(Bloomberg) -- President Donald Trump warned Congress not to fumble the chance to rewrite the U.S. tax code and reinvigorate the economy as he kicked off his effort to sell the American public on a tax plan.
“So this is our once-in-a generation opportunity to deliver real tax reform for everyday hard-working Americans,” Trump said during a speech Wednesday at a manufacturing plant in Springfield, Missouri. “I am fully committed to working with Congress to get this job done, and I don’t want to be disappointed by Congress -- do you understand me?”
In a speech that was light on detail, Trump put the onus on lawmakers to fulfill his call for reducing the tax burden on U.S. companies and workers.
The president has yet to sign a signature law of his own, and his attempt to repeal much of Obamacare, his predecessor’s signature accomplishment, ended in July with a spectacular defeat in the Senate.
Trump outlined four principles that he’s referred to before -- simplifying the tax code and closing loopholes that benefit wealthy Americans and special interests; slashing the corporate rate to create more jobs and higher wages; providing tax relief for middle-class families; and cutting the tax companies would pay to bring back the trillions of dollars in profit that they currently hold offshore.
He repeated his endorsement for a 15 percent corporate income tax rate, down from the current 35 percent.
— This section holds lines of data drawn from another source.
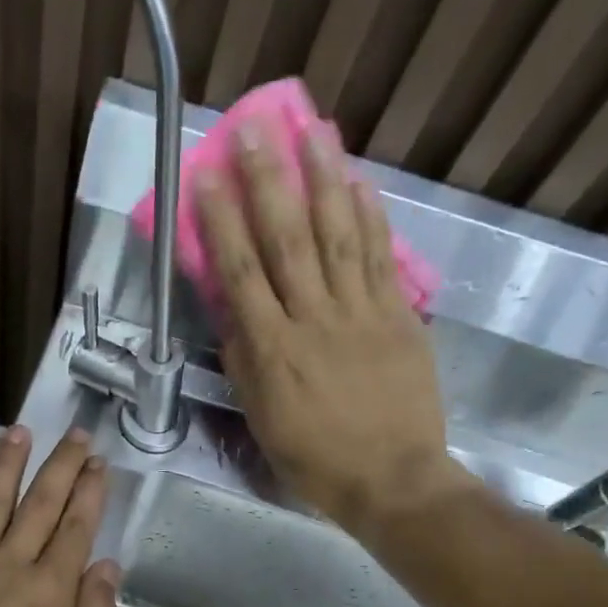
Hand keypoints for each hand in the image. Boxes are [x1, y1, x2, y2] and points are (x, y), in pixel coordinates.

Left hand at [0, 427, 120, 606]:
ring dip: (8, 466)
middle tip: (75, 434)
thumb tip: (106, 566)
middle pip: (41, 504)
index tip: (98, 463)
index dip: (90, 492)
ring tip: (20, 431)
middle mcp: (13, 564)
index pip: (76, 528)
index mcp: (53, 589)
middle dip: (62, 466)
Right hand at [192, 118, 467, 537]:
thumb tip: (230, 313)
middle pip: (288, 238)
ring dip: (324, 179)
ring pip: (339, 235)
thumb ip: (244, 362)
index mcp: (273, 349)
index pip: (242, 272)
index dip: (222, 220)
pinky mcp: (399, 315)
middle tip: (255, 127)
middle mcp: (314, 318)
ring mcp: (362, 312)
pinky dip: (369, 216)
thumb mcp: (261, 419)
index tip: (208, 174)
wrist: (392, 479)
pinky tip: (358, 182)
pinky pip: (380, 257)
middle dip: (269, 180)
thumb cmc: (314, 458)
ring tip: (312, 129)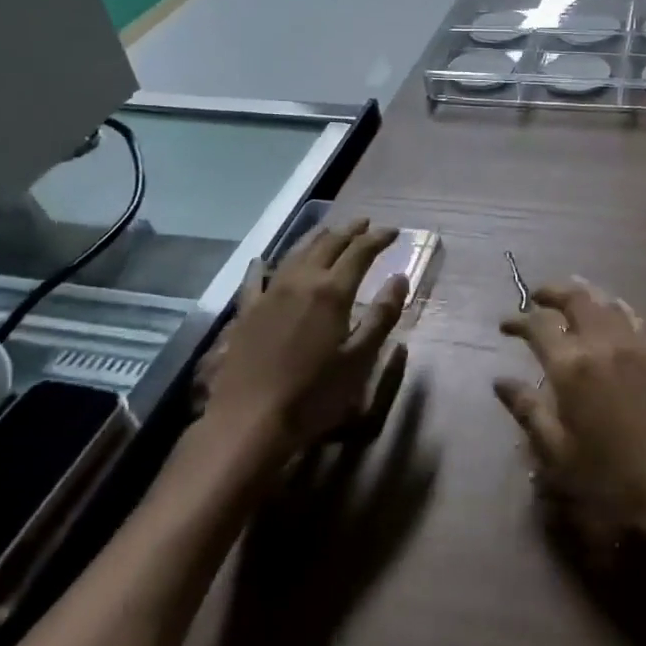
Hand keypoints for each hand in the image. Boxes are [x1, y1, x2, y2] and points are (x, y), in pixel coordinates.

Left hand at [197, 219, 408, 459]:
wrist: (250, 421)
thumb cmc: (314, 394)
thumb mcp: (360, 358)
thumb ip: (382, 315)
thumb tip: (400, 277)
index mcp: (332, 291)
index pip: (360, 252)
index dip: (378, 238)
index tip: (394, 231)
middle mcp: (301, 281)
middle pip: (328, 245)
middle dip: (349, 231)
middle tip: (365, 224)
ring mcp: (269, 294)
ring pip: (295, 254)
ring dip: (316, 239)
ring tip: (329, 231)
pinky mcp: (246, 313)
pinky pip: (254, 280)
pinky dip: (262, 266)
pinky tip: (261, 260)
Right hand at [494, 278, 645, 545]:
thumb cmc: (611, 478)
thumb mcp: (558, 453)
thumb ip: (528, 411)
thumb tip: (500, 382)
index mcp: (572, 367)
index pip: (539, 325)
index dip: (518, 320)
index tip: (505, 326)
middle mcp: (601, 344)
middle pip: (575, 298)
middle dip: (551, 292)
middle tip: (536, 298)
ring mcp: (633, 345)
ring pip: (604, 300)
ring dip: (582, 294)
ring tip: (568, 300)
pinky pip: (630, 315)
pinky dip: (612, 306)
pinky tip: (609, 314)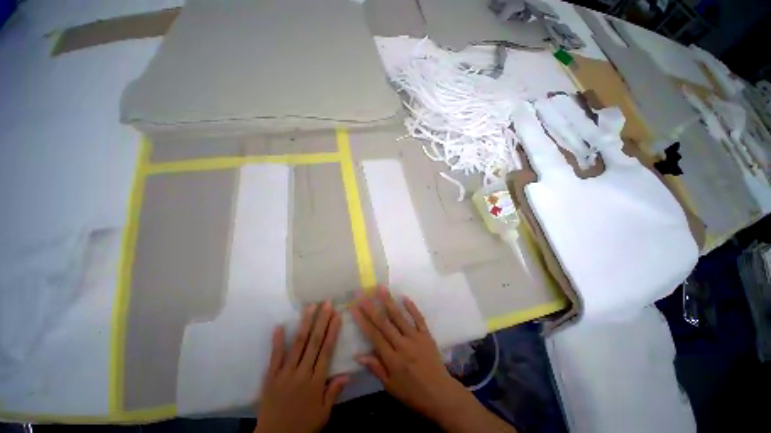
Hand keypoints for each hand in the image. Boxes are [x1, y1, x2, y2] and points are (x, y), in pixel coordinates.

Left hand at [255, 302, 347, 432]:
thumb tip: (348, 374)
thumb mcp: (323, 414)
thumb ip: (334, 392)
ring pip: (297, 344)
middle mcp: (302, 373)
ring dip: (304, 324)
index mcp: (316, 382)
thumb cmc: (303, 426)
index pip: (326, 351)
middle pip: (313, 342)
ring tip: (309, 307)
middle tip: (326, 303)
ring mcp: (285, 373)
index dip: (332, 331)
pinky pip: (275, 357)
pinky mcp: (271, 377)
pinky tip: (280, 326)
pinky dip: (277, 341)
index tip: (337, 315)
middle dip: (321, 321)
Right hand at [350, 287, 467, 418]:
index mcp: (392, 359)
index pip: (374, 335)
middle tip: (363, 294)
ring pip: (400, 317)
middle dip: (372, 308)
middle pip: (384, 323)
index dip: (363, 321)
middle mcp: (402, 344)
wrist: (440, 394)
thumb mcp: (391, 387)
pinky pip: (419, 318)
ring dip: (389, 302)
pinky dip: (412, 308)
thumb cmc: (413, 393)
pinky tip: (405, 297)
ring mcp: (416, 337)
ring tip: (381, 288)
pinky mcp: (426, 335)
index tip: (354, 308)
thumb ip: (376, 368)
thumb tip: (358, 355)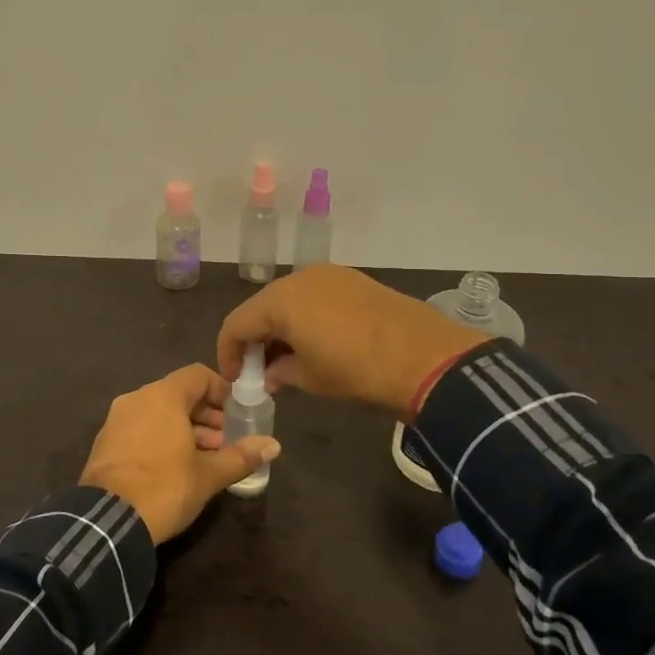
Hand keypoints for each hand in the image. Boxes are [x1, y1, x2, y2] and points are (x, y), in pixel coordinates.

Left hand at [79, 364, 281, 543]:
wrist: (107, 522)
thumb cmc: (165, 488)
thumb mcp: (208, 475)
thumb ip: (241, 456)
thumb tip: (273, 445)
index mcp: (162, 396)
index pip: (198, 375)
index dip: (222, 391)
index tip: (238, 413)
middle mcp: (137, 399)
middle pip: (179, 394)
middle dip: (207, 415)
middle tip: (227, 441)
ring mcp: (116, 420)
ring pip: (159, 413)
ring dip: (186, 428)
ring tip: (206, 458)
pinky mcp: (105, 443)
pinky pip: (141, 428)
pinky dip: (162, 438)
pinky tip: (176, 467)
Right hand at [217, 265, 486, 420]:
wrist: (424, 357)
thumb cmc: (356, 370)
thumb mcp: (310, 378)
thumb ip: (280, 372)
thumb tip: (270, 373)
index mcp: (280, 300)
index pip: (237, 324)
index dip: (229, 354)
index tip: (236, 380)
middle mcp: (299, 278)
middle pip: (262, 308)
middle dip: (256, 340)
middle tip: (259, 372)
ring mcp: (330, 275)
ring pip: (290, 300)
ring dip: (281, 328)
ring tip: (288, 360)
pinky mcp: (353, 280)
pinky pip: (315, 297)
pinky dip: (306, 318)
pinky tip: (317, 343)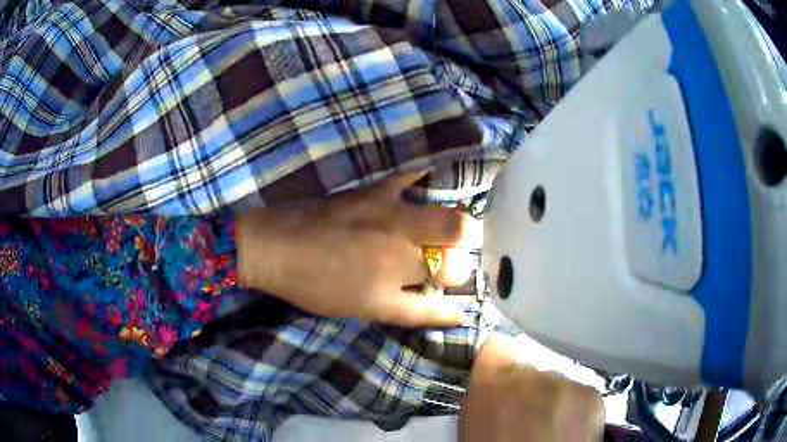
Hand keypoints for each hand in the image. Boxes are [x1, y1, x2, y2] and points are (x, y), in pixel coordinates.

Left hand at [236, 171, 479, 326]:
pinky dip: (426, 177)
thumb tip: (455, 314)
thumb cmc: (316, 286)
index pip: (447, 288)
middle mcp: (400, 250)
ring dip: (458, 227)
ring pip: (448, 219)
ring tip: (454, 229)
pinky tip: (434, 178)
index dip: (458, 290)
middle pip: (457, 250)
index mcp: (393, 285)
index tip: (458, 289)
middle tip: (455, 258)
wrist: (277, 248)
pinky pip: (410, 177)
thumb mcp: (366, 309)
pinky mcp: (374, 192)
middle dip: (465, 256)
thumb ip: (413, 312)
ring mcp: (390, 216)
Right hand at [460, 335, 604, 441]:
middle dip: (526, 390)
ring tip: (550, 427)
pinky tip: (569, 429)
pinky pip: (579, 392)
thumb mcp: (474, 431)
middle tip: (526, 419)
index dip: (497, 363)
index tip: (499, 378)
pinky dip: (574, 408)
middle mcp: (531, 374)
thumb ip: (481, 402)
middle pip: (529, 370)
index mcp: (492, 383)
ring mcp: (565, 382)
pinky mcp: (591, 394)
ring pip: (556, 382)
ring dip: (551, 398)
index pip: (495, 348)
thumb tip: (491, 392)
Though some economists have questioned whether it’s possible to achieve a rate that low, Trump stressed that workers would benefit as a result.
“We must reduce the tax rate on American businesses so they keep jobs in America, create jobs in America and compete for workers right here in America,” Trump said. “When businesses compete for labor, your wages will go up.”
Obstructing cuts
Slashing the rate for corporations and so-called pass-through entities to 15 percent could cost more than $2 trillion over 10 years.
If tax changes are to be permanent, then any cuts have to be accompanied by offsets such as the elimination of loopholes.
So far, White House officials and congressional leaders haven’t provided many details about ways to offset cuts, aside from eliminating state and local tax deductions.
The White House has said an overhaul of the tax code is essential for creating the kind of economic growth the president has promised his supporters, and the speech in Missouri represents the first step in what allies and opponents alike describe as an exceedingly ambitious legislative effort.
With regard to the corporate rate, Trump told his audience that Senator Claire McCaskill, a Missouri Democrat who faces re-election next year, must support cutting it. Otherwise, “you have to vote her out of office,” he said.
While advocating for bipartisanship and support for “pro-American tax reform,” the president also called out Democrats for “looking to obstruct tax cuts and tax reform, just like they obstructed so many other things including administrative appointments and health care.”
Tuesday meeting
Trump’s Treasury Secretary, Steve Mnuchin, and National Economic Council director, Gary Cohn, have been meeting as part of a group known colloquially as the Big Six in tax talks since the spring, but have yet to propose much in the way of specifics.
Other participants are the Republican leaders of the House and Senate, Paul Ryan and Mitch McConnell, respectively, and the Republican chairmen of the congressional tax-writing committees, Senator Orrin Hatch of Utah and Representative Kevin Brady of Texas.
Though Cohn has been leading the administration’s tax efforts, Trump didn’t mention him during Wednesday’s speech -- even though he singled out several administration officials who had accompanied him to Missouri.
Trump plans to meet with the Big Six at the White House on Tuesday and with Democratic and Republican congressional leaders on Wednesday, an administration official said.
One senior White House official said there would be ample time to discuss the specific points of the tax plan later, but that it was equally important to rally Americans behind the notion that changes would benefit the middle class.
The choice of Springfield, considered the birthplace of Route 66, was intended to underscore that a tax overhaul should benefit the Main Street America that thrived during the iconic highway’s heyday, a second White House official said.